ASSIGNMENT
Give again, word for word, every line below from the one that has "jar: present [1326,556,1419,683]" through the one that has "candle holder: present", both included, and no others.

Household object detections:

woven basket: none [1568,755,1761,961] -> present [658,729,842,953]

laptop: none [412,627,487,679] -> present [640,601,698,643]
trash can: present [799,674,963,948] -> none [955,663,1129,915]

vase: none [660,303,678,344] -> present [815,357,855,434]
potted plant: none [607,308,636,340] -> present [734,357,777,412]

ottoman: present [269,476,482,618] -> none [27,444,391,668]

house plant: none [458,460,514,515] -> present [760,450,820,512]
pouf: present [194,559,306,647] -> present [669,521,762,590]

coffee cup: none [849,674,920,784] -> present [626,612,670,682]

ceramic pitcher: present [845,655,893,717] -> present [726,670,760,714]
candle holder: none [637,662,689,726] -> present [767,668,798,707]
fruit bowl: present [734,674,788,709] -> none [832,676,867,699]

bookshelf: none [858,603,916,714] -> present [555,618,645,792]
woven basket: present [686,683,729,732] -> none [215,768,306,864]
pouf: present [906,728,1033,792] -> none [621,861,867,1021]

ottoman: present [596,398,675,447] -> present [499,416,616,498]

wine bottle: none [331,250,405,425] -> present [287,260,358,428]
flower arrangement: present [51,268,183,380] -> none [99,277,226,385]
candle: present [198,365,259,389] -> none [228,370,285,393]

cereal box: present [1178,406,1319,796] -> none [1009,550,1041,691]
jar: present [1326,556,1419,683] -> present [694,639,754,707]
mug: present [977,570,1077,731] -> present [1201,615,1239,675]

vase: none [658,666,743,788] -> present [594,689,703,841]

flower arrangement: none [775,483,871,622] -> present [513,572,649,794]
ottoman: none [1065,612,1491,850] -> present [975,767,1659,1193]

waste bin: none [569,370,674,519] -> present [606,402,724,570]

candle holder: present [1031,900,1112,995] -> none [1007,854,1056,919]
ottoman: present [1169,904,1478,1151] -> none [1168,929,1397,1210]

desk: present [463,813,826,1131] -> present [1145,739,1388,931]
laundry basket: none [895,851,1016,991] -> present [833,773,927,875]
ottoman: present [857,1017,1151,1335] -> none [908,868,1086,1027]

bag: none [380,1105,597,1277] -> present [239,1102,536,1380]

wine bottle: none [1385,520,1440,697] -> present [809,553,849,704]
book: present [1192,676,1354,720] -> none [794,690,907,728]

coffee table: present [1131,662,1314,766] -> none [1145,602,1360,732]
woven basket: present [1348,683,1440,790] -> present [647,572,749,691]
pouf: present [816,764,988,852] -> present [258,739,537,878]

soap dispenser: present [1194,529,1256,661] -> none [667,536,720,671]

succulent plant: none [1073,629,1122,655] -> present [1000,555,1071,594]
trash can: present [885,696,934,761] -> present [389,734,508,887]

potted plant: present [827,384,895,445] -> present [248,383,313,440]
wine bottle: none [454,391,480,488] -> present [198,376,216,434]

RESPONSE TO THE EXERCISE
jar: present [1326,556,1419,683] -> present [694,639,754,707]
mug: present [977,570,1077,731] -> present [1201,615,1239,675]

vase: none [658,666,743,788] -> present [594,689,703,841]

flower arrangement: none [775,483,871,622] -> present [513,572,649,794]
ottoman: none [1065,612,1491,850] -> present [975,767,1659,1193]

waste bin: none [569,370,674,519] -> present [606,402,724,570]

candle holder: present [1031,900,1112,995] -> none [1007,854,1056,919]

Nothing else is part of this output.